SOURCE DOCUMENT:
--- Start ---
0

I'm currently struggling with finding a way to extract domain names in urls.

My strings

xyz.weam.com 
we2.wal.com 
abc.workwork.google.net

I would like it to look for (com|org|net) and take the string before the match including the match until it hits the first (.) going backwards.

I have tried different combinations of lookbehind and positive lookahead but I was never able to make it stop at the right dot (.).

  • 2
    What programming language are you using? – MonkeyZeus Dec 13 '19 at 15:42
  • 2
    If positive lookbehinds are available then this would work `(?<=\.)[^.]+?(?=\.(?:com|org|net)$)` – MonkeyZeus Dec 13 '19 at 15:46
  • From the [regex tag info](https://stackoverflow.com/tags/regex/info): "Since regular expressions are not fully standardized, all questions with this tag should also include a tag specifying the applicable programming language or tool." – Toto Dec 13 '19 at 15:52
  • Thanks, it used JavaScript and your query didn't work. – MoAlshahrani Dec 13 '19 at 15:54
  • 1
    It's usually just as simple and more performant to use capturing groups instead of lookarounds, e.g. `\.([^.]+).(?:com|net|org)$` and extract your target value from the first capturing group (`"abc.workwork.google.net".match(/\.([^.]+).(?:com|net|org)$/)[1]`) – Aaron Dec 13 '19 at 15:55
  • Thanks Aaron, that did the trick. I'm wondering though if it is possible to make it generic to capture any TLD that could be thrown there rather than specifying them in the query? – MoAlshahrani Dec 13 '19 at 16:19

1 Answers1

0

Thanks for the answers guys and especially to Aaron, his answer worked perfectly.

His Regex did the trick.

\.([^.]+).(?:com|net|org)$
--- End ---
REQUEST A:
In the regex thread, what programming language does the asker say they used?
REQUEST B:
Rewrite the paragraph of the regex thread that begins "I would like it to look for" as a short list of its main points.
REQUEST C:
From the regex thread, return the stretch from "xyz.weam.com" through "(.) going backwards." word for word.

SUPPLIED INFORMATION:
--- Start ---
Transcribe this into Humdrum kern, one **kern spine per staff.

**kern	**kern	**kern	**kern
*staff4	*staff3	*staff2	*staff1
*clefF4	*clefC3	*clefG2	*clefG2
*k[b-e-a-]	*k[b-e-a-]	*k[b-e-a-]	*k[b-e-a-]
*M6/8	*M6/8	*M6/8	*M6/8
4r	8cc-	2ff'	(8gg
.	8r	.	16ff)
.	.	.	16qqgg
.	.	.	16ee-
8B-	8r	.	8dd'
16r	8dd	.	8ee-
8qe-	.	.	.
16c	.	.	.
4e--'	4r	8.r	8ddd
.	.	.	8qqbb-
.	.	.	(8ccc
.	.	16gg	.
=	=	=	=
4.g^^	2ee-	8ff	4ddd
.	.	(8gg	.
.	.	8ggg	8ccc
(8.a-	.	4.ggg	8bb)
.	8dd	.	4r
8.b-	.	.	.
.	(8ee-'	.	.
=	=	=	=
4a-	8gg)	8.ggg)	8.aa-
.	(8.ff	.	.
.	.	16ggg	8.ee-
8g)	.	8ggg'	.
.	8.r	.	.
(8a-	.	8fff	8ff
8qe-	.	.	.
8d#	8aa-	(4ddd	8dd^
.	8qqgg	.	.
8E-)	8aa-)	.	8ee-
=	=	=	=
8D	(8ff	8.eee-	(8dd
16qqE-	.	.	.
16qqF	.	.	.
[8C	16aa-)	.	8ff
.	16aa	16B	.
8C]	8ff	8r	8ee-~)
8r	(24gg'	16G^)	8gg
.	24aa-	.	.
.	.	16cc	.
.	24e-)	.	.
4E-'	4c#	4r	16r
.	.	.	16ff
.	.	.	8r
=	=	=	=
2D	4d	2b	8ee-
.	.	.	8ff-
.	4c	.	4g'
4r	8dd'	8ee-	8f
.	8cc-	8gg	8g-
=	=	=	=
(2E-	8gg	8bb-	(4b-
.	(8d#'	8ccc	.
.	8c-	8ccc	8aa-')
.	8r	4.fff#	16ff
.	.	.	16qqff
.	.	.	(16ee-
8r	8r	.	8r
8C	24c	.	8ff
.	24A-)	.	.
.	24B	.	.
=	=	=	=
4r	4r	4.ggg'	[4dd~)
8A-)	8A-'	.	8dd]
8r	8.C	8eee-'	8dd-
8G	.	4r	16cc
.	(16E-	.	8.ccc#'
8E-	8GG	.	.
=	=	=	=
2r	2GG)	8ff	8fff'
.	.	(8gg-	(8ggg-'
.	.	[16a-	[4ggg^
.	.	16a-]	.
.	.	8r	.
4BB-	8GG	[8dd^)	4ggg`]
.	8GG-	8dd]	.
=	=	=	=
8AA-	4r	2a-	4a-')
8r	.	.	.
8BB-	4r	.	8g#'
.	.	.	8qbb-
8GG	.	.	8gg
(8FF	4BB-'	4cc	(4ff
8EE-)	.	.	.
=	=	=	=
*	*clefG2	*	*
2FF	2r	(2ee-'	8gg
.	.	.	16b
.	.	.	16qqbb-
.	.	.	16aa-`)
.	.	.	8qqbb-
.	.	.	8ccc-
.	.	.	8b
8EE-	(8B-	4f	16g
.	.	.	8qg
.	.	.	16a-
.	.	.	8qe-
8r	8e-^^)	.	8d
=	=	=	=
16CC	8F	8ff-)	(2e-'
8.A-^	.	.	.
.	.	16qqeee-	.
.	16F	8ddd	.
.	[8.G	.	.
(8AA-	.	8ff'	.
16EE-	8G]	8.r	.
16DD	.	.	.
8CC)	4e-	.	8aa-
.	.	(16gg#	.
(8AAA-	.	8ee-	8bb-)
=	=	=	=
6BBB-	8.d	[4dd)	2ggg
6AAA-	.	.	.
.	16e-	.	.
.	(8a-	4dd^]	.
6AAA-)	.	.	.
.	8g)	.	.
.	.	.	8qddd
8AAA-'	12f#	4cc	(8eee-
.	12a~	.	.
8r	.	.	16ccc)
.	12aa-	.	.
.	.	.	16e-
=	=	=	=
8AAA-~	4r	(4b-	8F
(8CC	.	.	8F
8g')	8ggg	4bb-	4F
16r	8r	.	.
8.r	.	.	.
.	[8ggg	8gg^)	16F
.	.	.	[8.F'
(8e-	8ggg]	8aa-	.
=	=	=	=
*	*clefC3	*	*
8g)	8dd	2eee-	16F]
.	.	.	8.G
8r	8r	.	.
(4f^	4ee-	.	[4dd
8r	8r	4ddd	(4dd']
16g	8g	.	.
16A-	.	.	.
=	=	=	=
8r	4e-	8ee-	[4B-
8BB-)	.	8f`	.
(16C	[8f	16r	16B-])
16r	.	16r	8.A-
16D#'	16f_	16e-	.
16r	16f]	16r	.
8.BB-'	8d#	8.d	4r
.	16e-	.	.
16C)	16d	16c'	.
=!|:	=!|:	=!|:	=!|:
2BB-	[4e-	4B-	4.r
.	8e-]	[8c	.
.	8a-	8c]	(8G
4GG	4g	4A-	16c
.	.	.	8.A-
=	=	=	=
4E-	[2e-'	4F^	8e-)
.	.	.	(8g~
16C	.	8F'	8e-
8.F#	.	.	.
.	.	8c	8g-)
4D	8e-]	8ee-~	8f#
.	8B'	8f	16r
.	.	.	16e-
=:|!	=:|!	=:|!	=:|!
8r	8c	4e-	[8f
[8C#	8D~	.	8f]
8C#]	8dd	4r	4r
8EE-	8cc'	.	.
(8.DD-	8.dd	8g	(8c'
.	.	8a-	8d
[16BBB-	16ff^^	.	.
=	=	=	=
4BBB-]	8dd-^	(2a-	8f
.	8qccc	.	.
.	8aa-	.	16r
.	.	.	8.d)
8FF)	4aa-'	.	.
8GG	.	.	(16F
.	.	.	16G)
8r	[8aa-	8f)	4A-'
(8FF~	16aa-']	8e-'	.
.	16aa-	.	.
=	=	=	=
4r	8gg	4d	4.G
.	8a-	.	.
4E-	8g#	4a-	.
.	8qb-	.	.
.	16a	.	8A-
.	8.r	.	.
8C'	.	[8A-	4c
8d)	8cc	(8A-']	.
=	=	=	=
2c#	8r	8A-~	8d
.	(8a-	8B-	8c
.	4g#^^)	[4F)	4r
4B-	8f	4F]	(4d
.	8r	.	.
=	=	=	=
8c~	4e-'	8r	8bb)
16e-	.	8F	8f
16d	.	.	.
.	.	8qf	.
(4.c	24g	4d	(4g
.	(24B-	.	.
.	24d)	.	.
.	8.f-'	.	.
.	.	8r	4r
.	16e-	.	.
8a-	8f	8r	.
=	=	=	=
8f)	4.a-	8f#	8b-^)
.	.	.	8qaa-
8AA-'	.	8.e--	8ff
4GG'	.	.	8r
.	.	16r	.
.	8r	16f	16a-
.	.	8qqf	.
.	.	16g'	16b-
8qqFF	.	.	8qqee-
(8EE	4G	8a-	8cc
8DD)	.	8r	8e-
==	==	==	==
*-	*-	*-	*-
--- End ---
RESULT A:
JavaScript.

RESULT B:
- Search for a match on com, org or net.
- Take the match and the text before it.
- Move backward and stop at the first dot.

RESULT C:
xyz.weam.com 
we2.wal.com 
abc.workwork.google.net

I would like it to look for (com|org|net) and take the string before the match including the match until it hits the first (.) going backwards.